#### PROBLEM TO SOLVE:
Reproduce each of the following records character for character, keeping every line break, symbol, and space unchanged.
_ _ _ _ _ _ _
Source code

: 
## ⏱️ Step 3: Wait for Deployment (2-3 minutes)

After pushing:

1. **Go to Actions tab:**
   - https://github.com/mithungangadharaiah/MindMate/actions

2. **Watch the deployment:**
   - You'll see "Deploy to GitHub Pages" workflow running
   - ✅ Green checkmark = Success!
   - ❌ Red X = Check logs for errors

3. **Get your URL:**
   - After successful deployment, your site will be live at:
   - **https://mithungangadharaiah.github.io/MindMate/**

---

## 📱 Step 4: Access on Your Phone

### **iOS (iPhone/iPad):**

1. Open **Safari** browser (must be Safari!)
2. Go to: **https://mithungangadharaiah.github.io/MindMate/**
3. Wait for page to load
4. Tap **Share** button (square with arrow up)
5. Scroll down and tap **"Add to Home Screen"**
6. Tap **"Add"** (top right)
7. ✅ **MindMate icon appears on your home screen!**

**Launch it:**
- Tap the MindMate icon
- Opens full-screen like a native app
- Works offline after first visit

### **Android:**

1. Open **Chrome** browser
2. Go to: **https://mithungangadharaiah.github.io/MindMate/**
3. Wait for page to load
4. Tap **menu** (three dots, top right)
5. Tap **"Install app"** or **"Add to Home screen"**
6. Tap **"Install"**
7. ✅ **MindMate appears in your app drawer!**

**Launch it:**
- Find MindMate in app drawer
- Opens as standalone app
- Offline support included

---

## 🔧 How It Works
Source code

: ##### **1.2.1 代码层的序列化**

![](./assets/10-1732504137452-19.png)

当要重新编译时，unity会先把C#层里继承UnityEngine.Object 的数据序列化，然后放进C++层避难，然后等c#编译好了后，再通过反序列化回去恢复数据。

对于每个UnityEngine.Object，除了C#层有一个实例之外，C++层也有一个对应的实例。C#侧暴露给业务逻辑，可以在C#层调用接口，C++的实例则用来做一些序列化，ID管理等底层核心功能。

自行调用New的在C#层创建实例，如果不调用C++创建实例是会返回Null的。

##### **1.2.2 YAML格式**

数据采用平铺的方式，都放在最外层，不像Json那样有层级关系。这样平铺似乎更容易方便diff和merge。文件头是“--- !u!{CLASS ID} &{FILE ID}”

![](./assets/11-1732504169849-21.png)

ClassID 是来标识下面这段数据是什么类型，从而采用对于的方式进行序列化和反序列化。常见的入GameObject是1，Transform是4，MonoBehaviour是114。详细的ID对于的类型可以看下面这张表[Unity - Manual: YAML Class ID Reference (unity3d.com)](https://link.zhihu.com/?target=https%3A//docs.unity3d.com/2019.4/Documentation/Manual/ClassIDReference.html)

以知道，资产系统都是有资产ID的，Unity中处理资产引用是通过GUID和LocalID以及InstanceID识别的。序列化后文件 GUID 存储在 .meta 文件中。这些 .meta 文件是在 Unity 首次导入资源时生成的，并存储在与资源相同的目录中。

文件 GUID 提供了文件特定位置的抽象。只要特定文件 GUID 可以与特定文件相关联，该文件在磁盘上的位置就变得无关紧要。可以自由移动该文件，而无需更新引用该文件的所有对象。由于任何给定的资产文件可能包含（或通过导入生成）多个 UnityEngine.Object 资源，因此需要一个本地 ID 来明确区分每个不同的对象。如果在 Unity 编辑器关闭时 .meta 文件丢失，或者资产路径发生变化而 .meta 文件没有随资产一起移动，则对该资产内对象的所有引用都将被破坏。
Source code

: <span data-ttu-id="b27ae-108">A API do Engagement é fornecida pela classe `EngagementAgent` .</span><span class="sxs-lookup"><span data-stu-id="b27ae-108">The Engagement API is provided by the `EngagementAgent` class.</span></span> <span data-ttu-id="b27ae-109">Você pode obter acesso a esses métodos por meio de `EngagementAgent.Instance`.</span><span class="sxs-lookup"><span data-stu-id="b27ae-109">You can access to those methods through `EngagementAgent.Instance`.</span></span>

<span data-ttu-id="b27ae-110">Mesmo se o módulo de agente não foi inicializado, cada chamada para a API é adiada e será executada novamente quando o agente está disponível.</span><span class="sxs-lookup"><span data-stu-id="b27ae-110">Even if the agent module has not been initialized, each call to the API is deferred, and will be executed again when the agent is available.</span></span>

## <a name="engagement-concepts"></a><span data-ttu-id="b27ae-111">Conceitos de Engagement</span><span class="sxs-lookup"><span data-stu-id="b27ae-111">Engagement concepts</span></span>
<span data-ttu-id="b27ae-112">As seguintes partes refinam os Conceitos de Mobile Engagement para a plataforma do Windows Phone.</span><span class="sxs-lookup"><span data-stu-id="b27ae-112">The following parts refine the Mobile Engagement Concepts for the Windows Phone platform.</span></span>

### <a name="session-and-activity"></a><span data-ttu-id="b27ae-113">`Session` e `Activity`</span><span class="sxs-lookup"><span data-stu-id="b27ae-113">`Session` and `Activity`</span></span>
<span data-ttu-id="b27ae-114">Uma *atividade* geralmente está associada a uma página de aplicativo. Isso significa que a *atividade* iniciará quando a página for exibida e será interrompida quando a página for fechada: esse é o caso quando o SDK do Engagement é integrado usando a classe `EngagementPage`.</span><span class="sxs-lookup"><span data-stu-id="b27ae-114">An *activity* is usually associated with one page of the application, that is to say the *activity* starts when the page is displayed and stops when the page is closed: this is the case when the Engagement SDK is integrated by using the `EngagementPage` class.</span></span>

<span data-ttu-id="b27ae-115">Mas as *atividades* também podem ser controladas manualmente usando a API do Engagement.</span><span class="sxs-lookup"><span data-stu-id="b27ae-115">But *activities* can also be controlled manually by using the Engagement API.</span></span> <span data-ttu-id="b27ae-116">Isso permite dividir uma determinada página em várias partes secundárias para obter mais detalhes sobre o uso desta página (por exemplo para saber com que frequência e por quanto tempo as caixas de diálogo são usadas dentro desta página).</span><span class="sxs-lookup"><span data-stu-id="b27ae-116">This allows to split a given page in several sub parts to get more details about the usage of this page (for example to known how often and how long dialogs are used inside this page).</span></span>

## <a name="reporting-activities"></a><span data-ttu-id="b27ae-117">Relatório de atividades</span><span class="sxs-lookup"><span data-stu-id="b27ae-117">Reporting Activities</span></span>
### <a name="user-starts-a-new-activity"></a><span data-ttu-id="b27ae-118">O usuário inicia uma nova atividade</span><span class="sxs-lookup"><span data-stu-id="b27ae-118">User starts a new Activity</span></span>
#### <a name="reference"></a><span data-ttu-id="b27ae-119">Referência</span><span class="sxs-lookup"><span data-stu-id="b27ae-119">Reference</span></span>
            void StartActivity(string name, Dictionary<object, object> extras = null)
_ _ _ _ _ _ _
#### SOLUTION TO THE PROBLEM:
Source code

: 
## ⏱️ Step 3: Wait for Deployment (2-3 minutes)

After pushing:

1. **Go to Actions tab:**
   - https://github.com/mithungangadharaiah/MindMate/actions

2. **Watch the deployment:**
   - You'll see "Deploy to GitHub Pages" workflow running
   - ✅ Green checkmark = Success!
   - ❌ Red X = Check logs for errors

3. **Get your URL:**
   - After successful deployment, your site will be live at:
   - **https://mithungangadharaiah.github.io/MindMate/**

---

## 📱 Step 4: Access on Your Phone

### **iOS (iPhone/iPad):**

1. Open **Safari** browser (must be Safari!)
2. Go to: **https://mithungangadharaiah.github.io/MindMate/**
3. Wait for page to load
4. Tap **Share** button (square with arrow up)
5. Scroll down and tap **"Add to Home Screen"**
6. Tap **"Add"** (top right)
7. ✅ **MindMate icon appears on your home screen!**

**Launch it:**
- Tap the MindMate icon
- Opens full-screen like a native app
- Works offline after first visit

### **Android:**

1. Open **Chrome** browser
2. Go to: **https://mithungangadharaiah.github.io/MindMate/**
3. Wait for page to load
4. Tap **menu** (three dots, top right)
5. Tap **"Install app"** or **"Add to Home screen"**
6. Tap **"Install"**
7. ✅ **MindMate appears in your app drawer!**

**Launch it:**
- Find MindMate in app drawer
- Opens as standalone app
- Offline support included

---

## 🔧 How It Works
Source code

: ##### **1.2.1 代码层的序列化**

![](./assets/10-1732504137452-19.png)

当要重新编译时，unity会先把C#层里继承UnityEngine.Object 的数据序列化，然后放进C++层避难，然后等c#编译好了后，再通过反序列化回去恢复数据。

对于每个UnityEngine.Object，除了C#层有一个实例之外，C++层也有一个对应的实例。C#侧暴露给业务逻辑，可以在C#层调用接口，C++的实例则用来做一些序列化，ID管理等底层核心功能。

自行调用New的在C#层创建实例，如果不调用C++创建实例是会返回Null的。

##### **1.2.2 YAML格式**

数据采用平铺的方式，都放在最外层，不像Json那样有层级关系。这样平铺似乎更容易方便diff和merge。文件头是“--- !u!{CLASS ID} &{FILE ID}”

![](./assets/11-1732504169849-21.png)

ClassID 是来标识下面这段数据是什么类型，从而采用对于的方式进行序列化和反序列化。常见的入GameObject是1，Transform是4，MonoBehaviour是114。详细的ID对于的类型可以看下面这张表[Unity - Manual: YAML Class ID Reference (unity3d.com)](https://link.zhihu.com/?target=https%3A//docs.unity3d.com/2019.4/Documentation/Manual/ClassIDReference.html)

以知道，资产系统都是有资产ID的，Unity中处理资产引用是通过GUID和LocalID以及InstanceID识别的。序列化后文件 GUID 存储在 .meta 文件中。这些 .meta 文件是在 Unity 首次导入资源时生成的，并存储在与资源相同的目录中。

文件 GUID 提供了文件特定位置的抽象。只要特定文件 GUID 可以与特定文件相关联，该文件在磁盘上的位置就变得无关紧要。可以自由移动该文件，而无需更新引用该文件的所有对象。由于任何给定的资产文件可能包含（或通过导入生成）多个 UnityEngine.Object 资源，因此需要一个本地 ID 来明确区分每个不同的对象。如果在 Unity 编辑器关闭时 .meta 文件丢失，或者资产路径发生变化而 .meta 文件没有随资产一起移动，则对该资产内对象的所有引用都将被破坏。
Source code

: <span data-ttu-id="b27ae-108">A API do Engagement é fornecida pela classe `EngagementAgent` .</span><span class="sxs-lookup"><span data-stu-id="b27ae-108">The Engagement API is provided by the `EngagementAgent` class.</span></span> <span data-ttu-id="b27ae-109">Você pode obter acesso a esses métodos por meio de `EngagementAgent.Instance`.</span><span class="sxs-lookup"><span data-stu-id="b27ae-109">You can access to those methods through `EngagementAgent.Instance`.</span></span>

<span data-ttu-id="b27ae-110">Mesmo se o módulo de agente não foi inicializado, cada chamada para a API é adiada e será executada novamente quando o agente está disponível.</span><span class="sxs-lookup"><span data-stu-id="b27ae-110">Even if the agent module has not been initialized, each call to the API is deferred, and will be executed again when the agent is available.</span></span>

## <a name="engagement-concepts"></a><span data-ttu-id="b27ae-111">Conceitos de Engagement</span><span class="sxs-lookup"><span data-stu-id="b27ae-111">Engagement concepts</span></span>
<span data-ttu-id="b27ae-112">As seguintes partes refinam os Conceitos de Mobile Engagement para a plataforma do Windows Phone.</span><span class="sxs-lookup"><span data-stu-id="b27ae-112">The following parts refine the Mobile Engagement Concepts for the Windows Phone platform.</span></span>

### <a name="session-and-activity"></a><span data-ttu-id="b27ae-113">`Session` e `Activity`</span><span class="sxs-lookup"><span data-stu-id="b27ae-113">`Session` and `Activity`</span></span>
<span data-ttu-id="b27ae-114">Uma *atividade* geralmente está associada a uma página de aplicativo. Isso significa que a *atividade* iniciará quando a página for exibida e será interrompida quando a página for fechada: esse é o caso quando o SDK do Engagement é integrado usando a classe `EngagementPage`.</span><span class="sxs-lookup"><span data-stu-id="b27ae-114">An *activity* is usually associated with one page of the application, that is to say the *activity* starts when the page is displayed and stops when the page is closed: this is the case when the Engagement SDK is integrated by using the `EngagementPage` class.</span></span>

<span data-ttu-id="b27ae-115">Mas as *atividades* também podem ser controladas manualmente usando a API do Engagement.</span><span class="sxs-lookup"><span data-stu-id="b27ae-115">But *activities* can also be controlled manually by using the Engagement API.</span></span> <span data-ttu-id="b27ae-116">Isso permite dividir uma determinada página em várias partes secundárias para obter mais detalhes sobre o uso desta página (por exemplo para saber com que frequência e por quanto tempo as caixas de diálogo são usadas dentro desta página).</span><span class="sxs-lookup"><span data-stu-id="b27ae-116">This allows to split a given page in several sub parts to get more details about the usage of this page (for example to known how often and how long dialogs are used inside this page).</span></span>

## <a name="reporting-activities"></a><span data-ttu-id="b27ae-117">Relatório de atividades</span><span class="sxs-lookup"><span data-stu-id="b27ae-117">Reporting Activities</span></span>
### <a name="user-starts-a-new-activity"></a><span data-ttu-id="b27ae-118">O usuário inicia uma nova atividade</span><span class="sxs-lookup"><span data-stu-id="b27ae-118">User starts a new Activity</span></span>
#### <a name="reference"></a><span data-ttu-id="b27ae-119">Referência</span><span class="sxs-lookup"><span data-stu-id="b27ae-119">Reference</span></span>
            void StartActivity(string name, Dictionary<object, object> extras = null)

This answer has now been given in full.